───── Task inputs ─────

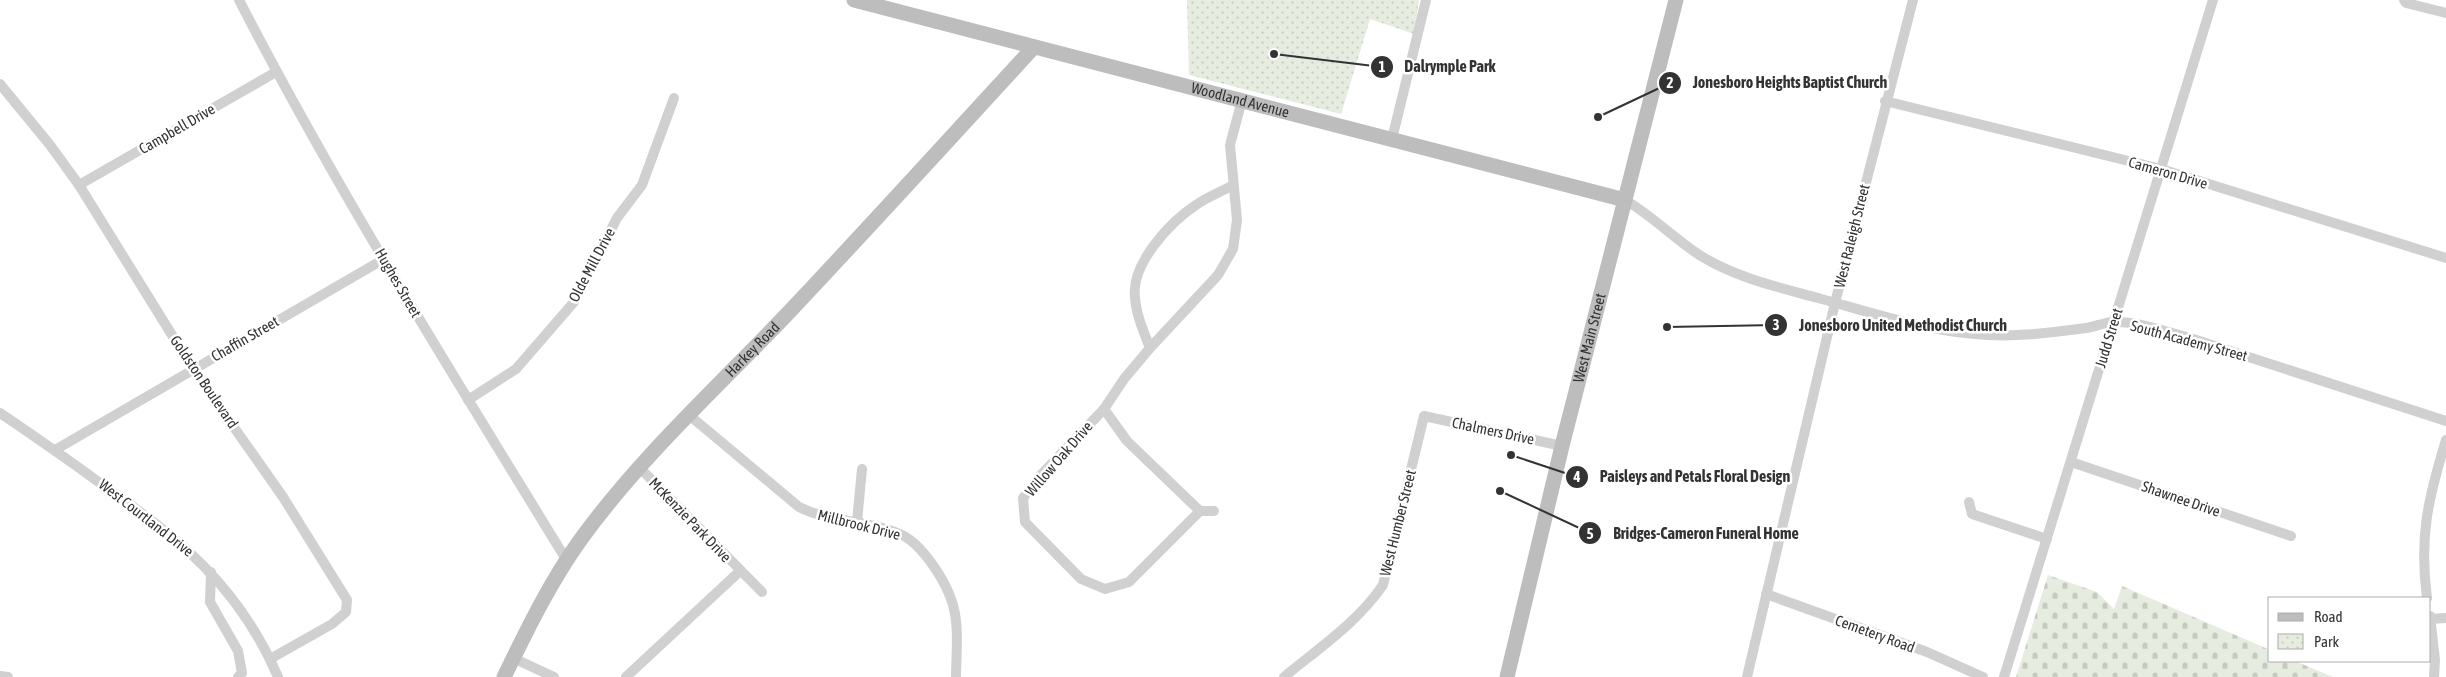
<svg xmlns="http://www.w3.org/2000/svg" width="2446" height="677" font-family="'Asap Condensed',sans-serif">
<defs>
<pattern id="cemetery-stones" width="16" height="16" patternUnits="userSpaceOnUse" patternTransform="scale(1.25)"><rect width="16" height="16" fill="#e6ecdf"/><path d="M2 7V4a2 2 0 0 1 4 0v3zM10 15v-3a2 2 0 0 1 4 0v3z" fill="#c6cbc0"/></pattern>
<pattern id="park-dots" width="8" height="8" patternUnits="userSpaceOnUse" patternTransform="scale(1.25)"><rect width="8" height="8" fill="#e6ecdf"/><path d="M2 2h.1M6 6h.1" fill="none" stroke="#c6cbc0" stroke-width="1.8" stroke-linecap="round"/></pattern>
</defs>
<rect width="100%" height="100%" fill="#fff"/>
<polygon fill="url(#cemetery-stones)" points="2048,575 2097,592 2114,609 2122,586 2270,650 2270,661 2295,661 2333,677 2016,677"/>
<polygon fill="url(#park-dots)" points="1187,0 1419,0 1414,34 1370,19 1341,114 1189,75"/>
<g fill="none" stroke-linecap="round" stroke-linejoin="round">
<g stroke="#d0d0d0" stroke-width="10">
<path d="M239,0c99,192 215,376 328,561"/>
<polyline points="2404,0 2406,3 2446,13"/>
<polyline points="0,84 50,145 79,185 193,369 283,497 347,600 346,612 332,624 270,659"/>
<polyline points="1885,101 2161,169 2446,258"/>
<polyline points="1392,139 1426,0"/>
<polyline points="79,185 276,72"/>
<path d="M1625,200c28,16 49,39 76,56 36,22 77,31 117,42 55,15 113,35 170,37 33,2 65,-3 98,-7 9,-1 21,-7 30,-6 24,0 50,10 74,16l256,83"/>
<path d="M1150,348c-6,-16 -14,-33 -15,-51 -4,-33 35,-75 61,-92 11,-8 25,-13 37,-20"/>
<polyline points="468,400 516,369 574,302 617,218 642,185 674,98"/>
<polyline points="1104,409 1040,476 1023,498 1025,522 1081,579 1105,589 1129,582 1200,511"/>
<path d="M0,413c34,23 67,46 100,70 79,55 139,103 178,194"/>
<path d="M689,415l110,92c30,15 65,13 96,25 15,5 25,16 35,29 32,44 27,64 26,116"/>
<polyline points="55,450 384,259"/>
<polyline points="2071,462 2291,536"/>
<polyline points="640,468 762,592"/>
<polyline points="1969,502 1972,514 2047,539"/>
<polyline points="1214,511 1200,511 1127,441 1104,409 1124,379 1150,348 1218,275 1233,249 1237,220 1230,145 1242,100"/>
<polyline points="857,522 862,469"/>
<polyline points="211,572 210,602 238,651 242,673 238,677"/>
<polyline points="1766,594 1927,652 1983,677"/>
<path d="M2427,598c-8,-61 1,-99 19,-158"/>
<polyline points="2430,616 2435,660 2434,677"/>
<polyline points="2430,619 2446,618"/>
<polyline points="513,658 554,677"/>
<polyline points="0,676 8,677"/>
<polyline points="626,677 740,571"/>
<path d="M1284,677c35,-29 73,-54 99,-92l41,-169 138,30"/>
<polyline points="1747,677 1835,303 1913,0"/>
<polyline points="2004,677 2213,0"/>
</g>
<g stroke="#bdbdbd" stroke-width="15">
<path id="s1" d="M854,0l771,200"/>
<path id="s2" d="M504,677c23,-47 46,-95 77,-138 61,-84 139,-154 210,-229 82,-87 162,-175 243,-263"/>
<path id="s3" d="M1507,677l55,-231 114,-446"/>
</g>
</g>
<g text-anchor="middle" stroke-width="5" stroke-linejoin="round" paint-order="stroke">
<g font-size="15" fill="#333" stroke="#fff">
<text dy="5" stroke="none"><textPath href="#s1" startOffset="399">Woodland Avenue</textPath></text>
<text transform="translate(177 129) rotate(-30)" y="5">Campbell Drive</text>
<text transform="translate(2168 173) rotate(16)" y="5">Cameron Drive</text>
<text transform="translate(1852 236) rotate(-76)" y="5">West Raleigh Street</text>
<text transform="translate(592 265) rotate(-62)" y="5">Olde Mill Drive</text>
<text transform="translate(398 283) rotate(60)" y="5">Hughes Street</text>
<text dy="5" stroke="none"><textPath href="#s3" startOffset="349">West Main Street</textPath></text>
<text transform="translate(2109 338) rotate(-73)" y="5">Judd Street</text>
<text transform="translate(245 339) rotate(-30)" y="5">Chaffin Street</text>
<text transform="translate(2189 341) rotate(15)" y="5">South Academy Street</text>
<text dy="5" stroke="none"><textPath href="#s2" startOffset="414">Harkey Road</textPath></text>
<text transform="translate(204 382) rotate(56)" y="5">Goldston Boulevard</text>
<text transform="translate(1493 431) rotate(12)" y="5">Chalmers Drive</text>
<text transform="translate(1059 459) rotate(-49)" y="5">Willow Oak Drive</text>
<text transform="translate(2181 499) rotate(19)" y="5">Shawnee Drive</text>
<text transform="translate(146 518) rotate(38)" y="5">West Courtland Drive</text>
<text transform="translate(690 520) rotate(46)" y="5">McKenzie Park Drive</text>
<text transform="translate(1398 523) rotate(-76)" y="5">West Humber Street</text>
<text transform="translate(859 525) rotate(14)" y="5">Millbrook Drive</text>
<text transform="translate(1875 634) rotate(20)" y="5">Cemetery Road</text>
</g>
</g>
<path fill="none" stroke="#333" stroke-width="2" d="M1274 54L1382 67M1598 117L1670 83M1667 327L1776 325M1511 455L1577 477M1500 491L1590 533"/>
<g fill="#333" stroke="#fff" stroke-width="2">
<circle cx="1274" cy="54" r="5"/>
<circle cx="1598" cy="117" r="5"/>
<circle cx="1667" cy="327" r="5"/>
<circle cx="1511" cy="455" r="5"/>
<circle cx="1500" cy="491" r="5"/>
<circle cx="1382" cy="67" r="12"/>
<circle cx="1670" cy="83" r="12"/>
<circle cx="1776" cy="325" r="12"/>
<circle cx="1577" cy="477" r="12"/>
<circle cx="1590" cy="533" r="12"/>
</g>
<g font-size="15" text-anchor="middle" font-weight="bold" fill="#fff">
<text x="1382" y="72">1</text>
<text x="1670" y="88">2</text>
<text x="1776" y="330">3</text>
<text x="1577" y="482">4</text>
<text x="1590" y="539">5</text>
</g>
<g font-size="16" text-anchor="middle" font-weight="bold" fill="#333" stroke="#fff" stroke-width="5" stroke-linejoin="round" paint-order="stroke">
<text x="1450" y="72">Dalrymple Park</text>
<text x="1790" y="88">Jonesboro Heights Baptist Church</text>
<text x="1903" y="331">Jonesboro United Methodist Church</text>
<text x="1695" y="482">Paisleys and Petals Floral Design</text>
<text x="1706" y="539">Bridges-Cameron Funeral Home</text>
</g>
<rect x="2268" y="597" width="162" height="65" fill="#ffffff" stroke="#adadad"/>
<rect x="2278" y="613" width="25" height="8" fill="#bdbdbd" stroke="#adadad"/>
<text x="2314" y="622" font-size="15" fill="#333333">Road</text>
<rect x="2278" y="634" width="25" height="15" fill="url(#park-dots)" stroke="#adadad"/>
<text x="2314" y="647" font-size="15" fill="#333333">Park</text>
</svg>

─────

Goal of the exercise:
When you transcribe the entries, reproduce each line exactly and skip any picture.

Completed exercise:
<svg xmlns="http://www.w3.org/2000/svg" width="2446" height="677" font-family="'Asap Condensed',sans-serif">
<defs>
<pattern id="cemetery-stones" width="16" height="16" patternUnits="userSpaceOnUse" patternTransform="scale(1.25)"><rect width="16" height="16" fill="#e6ecdf"/><path d="M2 7V4a2 2 0 0 1 4 0v3zM10 15v-3a2 2 0 0 1 4 0v3z" fill="#c6cbc0"/></pattern>
<pattern id="park-dots" width="8" height="8" patternUnits="userSpaceOnUse" patternTransform="scale(1.25)"><rect width="8" height="8" fill="#e6ecdf"/><path d="M2 2h.1M6 6h.1" fill="none" stroke="#c6cbc0" stroke-width="1.8" stroke-linecap="round"/></pattern>
</defs>
<rect width="100%" height="100%" fill="#fff"/>
<polygon fill="url(#cemetery-stones)" points="2048,575 2097,592 2114,609 2122,586 2270,650 2270,661 2295,661 2333,677 2016,677"/>
<polygon fill="url(#park-dots)" points="1187,0 1419,0 1414,34 1370,19 1341,114 1189,75"/>
<g fill="none" stroke-linecap="round" stroke-linejoin="round">
<g stroke="#d0d0d0" stroke-width="10">
<path d="M239,0c99,192 215,376 328,561"/>
<polyline points="2404,0 2406,3 2446,13"/>
<polyline points="0,84 50,145 79,185 193,369 283,497 347,600 346,612 332,624 270,659"/>
<polyline points="1885,101 2161,169 2446,258"/>
<polyline points="1392,139 1426,0"/>
<polyline points="79,185 276,72"/>
<path d="M1625,200c28,16 49,39 76,56 36,22 77,31 117,42 55,15 113,35 170,37 33,2 65,-3 98,-7 9,-1 21,-7 30,-6 24,0 50,10 74,16l256,83"/>
<path d="M1150,348c-6,-16 -14,-33 -15,-51 -4,-33 35,-75 61,-92 11,-8 25,-13 37,-20"/>
<polyline points="468,400 516,369 574,302 617,218 642,185 674,98"/>
<polyline points="1104,409 1040,476 1023,498 1025,522 1081,579 1105,589 1129,582 1200,511"/>
<path d="M0,413c34,23 67,46 100,70 79,55 139,103 178,194"/>
<path d="M689,415l110,92c30,15 65,13 96,25 15,5 25,16 35,29 32,44 27,64 26,116"/>
<polyline points="55,450 384,259"/>
<polyline points="2071,462 2291,536"/>
<polyline points="640,468 762,592"/>
<polyline points="1969,502 1972,514 2047,539"/>
<polyline points="1214,511 1200,511 1127,441 1104,409 1124,379 1150,348 1218,275 1233,249 1237,220 1230,145 1242,100"/>
<polyline points="857,522 862,469"/>
<polyline points="211,572 210,602 238,651 242,673 238,677"/>
<polyline points="1766,594 1927,652 1983,677"/>
<path d="M2427,598c-8,-61 1,-99 19,-158"/>
<polyline points="2430,616 2435,660 2434,677"/>
<polyline points="2430,619 2446,618"/>
<polyline points="513,658 554,677"/>
<polyline points="0,676 8,677"/>
<polyline points="626,677 740,571"/>
<path d="M1284,677c35,-29 73,-54 99,-92l41,-169 138,30"/>
<polyline points="1747,677 1835,303 1913,0"/>
<polyline points="2004,677 2213,0"/>
</g>
<g stroke="#bdbdbd" stroke-width="15">
<path id="s1" d="M854,0l771,200"/>
<path id="s2" d="M504,677c23,-47 46,-95 77,-138 61,-84 139,-154 210,-229 82,-87 162,-175 243,-263"/>
<path id="s3" d="M1507,677l55,-231 114,-446"/>
</g>
</g>
<g text-anchor="middle" stroke-width="5" stroke-linejoin="round" paint-order="stroke">
<g font-size="15" fill="#333" stroke="#fff">
<text dy="5" stroke="none"><textPath href="#s1" startOffset="399">Woodland Avenue</textPath></text>
<text transform="translate(177 129) rotate(-30)" y="5">Campbell Drive</text>
<text transform="translate(2168 173) rotate(16)" y="5">Cameron Drive</text>
<text transform="translate(1852 236) rotate(-76)" y="5">West Raleigh Street</text>
<text transform="translate(592 265) rotate(-62)" y="5">Olde Mill Drive</text>
<text transform="translate(398 283) rotate(60)" y="5">Hughes Street</text>
<text dy="5" stroke="none"><textPath href="#s3" startOffset="349">West Main Street</textPath></text>
<text transform="translate(2109 338) rotate(-73)" y="5">Judd Street</text>
<text transform="translate(245 339) rotate(-30)" y="5">Chaffin Street</text>
<text transform="translate(2189 341) rotate(15)" y="5">South Academy Street</text>
<text dy="5" stroke="none"><textPath href="#s2" startOffset="414">Harkey Road</textPath></text>
<text transform="translate(204 382) rotate(56)" y="5">Goldston Boulevard</text>
<text transform="translate(1493 431) rotate(12)" y="5">Chalmers Drive</text>
<text transform="translate(1059 459) rotate(-49)" y="5">Willow Oak Drive</text>
<text transform="translate(2181 499) rotate(19)" y="5">Shawnee Drive</text>
<text transform="translate(146 518) rotate(38)" y="5">West Courtland Drive</text>
<text transform="translate(690 520) rotate(46)" y="5">McKenzie Park Drive</text>
<text transform="translate(1398 523) rotate(-76)" y="5">West Humber Street</text>
<text transform="translate(859 525) rotate(14)" y="5">Millbrook Drive</text>
<text transform="translate(1875 634) rotate(20)" y="5">Cemetery Road</text>
</g>
</g>
<path fill="none" stroke="#333" stroke-width="2" d="M1274 54L1382 67M1598 117L1670 83M1667 327L1776 325M1511 455L1577 477M1500 491L1590 533"/>
<g fill="#333" stroke="#fff" stroke-width="2">
<circle cx="1274" cy="54" r="5"/>
<circle cx="1598" cy="117" r="5"/>
<circle cx="1667" cy="327" r="5"/>
<circle cx="1511" cy="455" r="5"/>
<circle cx="1500" cy="491" r="5"/>
<circle cx="1382" cy="67" r="12"/>
<circle cx="1670" cy="83" r="12"/>
<circle cx="1776" cy="325" r="12"/>
<circle cx="1577" cy="477" r="12"/>
<circle cx="1590" cy="533" r="12"/>
</g>
<g font-size="15" text-anchor="middle" font-weight="bold" fill="#fff">
<text x="1382" y="72">1</text>
<text x="1670" y="88">2</text>
<text x="1776" y="330">3</text>
<text x="1577" y="482">4</text>
<text x="1590" y="539">5</text>
</g>
<g font-size="16" text-anchor="middle" font-weight="bold" fill="#333" stroke="#fff" stroke-width="5" stroke-linejoin="round" paint-order="stroke">
<text x="1450" y="72">Dalrymple Park</text>
<text x="1790" y="88">Jonesboro Heights Baptist Church</text>
<text x="1903" y="331">Jonesboro United Methodist Church</text>
<text x="1695" y="482">Paisleys and Petals Floral Design</text>
<text x="1706" y="539">Bridges-Cameron Funeral Home</text>
</g>
<rect x="2268" y="597" width="162" height="65" fill="#ffffff" stroke="#adadad"/>
<rect x="2278" y="613" width="25" height="8" fill="#bdbdbd" stroke="#adadad"/>
<text x="2314" y="622" font-size="15" fill="#333333">Road</text>
<rect x="2278" y="634" width="25" height="15" fill="url(#park-dots)" stroke="#adadad"/>
<text x="2314" y="647" font-size="15" fill="#333333">Park</text>
</svg>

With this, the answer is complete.